It's no secret that F. Scott Fitzgerald was a heavy drinker, or that his wife Zelda blamed his drinking for the problems in their marriage and her eventual psychological problems. Fitzgerald explores the consequences of excessive drinking in his story "Babylon Revisited." Main character Charlie Wales is supposedly a recovered alcoholic, but the reader can't help but doubt his claim of reformation. Doubt is cast because he's still drinking (one drink a day, he explains, so that the idea of alcohol doesn't get too big in his mind). In "Babylon Revisited," drinking goes hand in hand with the partying, spending, waste, and self-destruction that, in Fitzgerald's mind, characterized the extravagant 1920s.
Questions About Drugs and Alcohol
- At the end of "Babylon Revisited," when he has lost Honoria, Charlie goes to the Ritz bar looking for Duncan and Lorraine. Why does he want to find them? Is there perhaps a subconscious motive here?

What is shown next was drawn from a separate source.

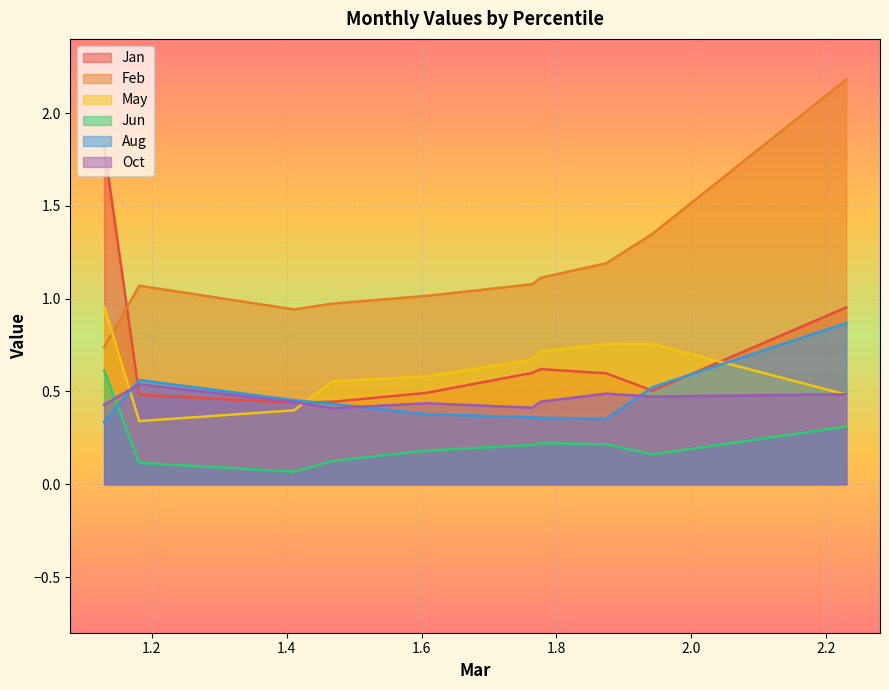

How many lines are shown in the chart?

6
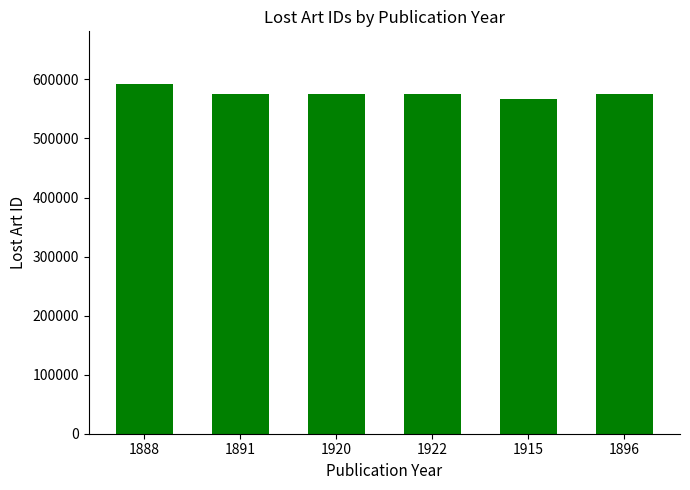

Approximately how many times larger is the value at 1922 compared to 1920?

1.0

- Do you believe Charlie's claim that he drinks once a day only so that "the idea of alcohol won't get too big in [his] imagination" (3.6)? Or does this sound like an alcoholic rationalizing his decision to continue drinking?
- Does Charlie really have his drinking under control, as he claims? Or do you doubt his self-restraint?
- After hearing the bad news from Lincoln on the phone, Charlie goes back to his table and refuses a second drink from Alix. Why? If he isn't going to get Honoria back anyway, why not go back to his old ways?
Chew on This
Charlie continues to flirt with his old life of destruction and extravagance throughout "Babylon Revisited."
Charlie's character is intentionally ambiguous; we are not meant to know whether or not he has his drinking under control.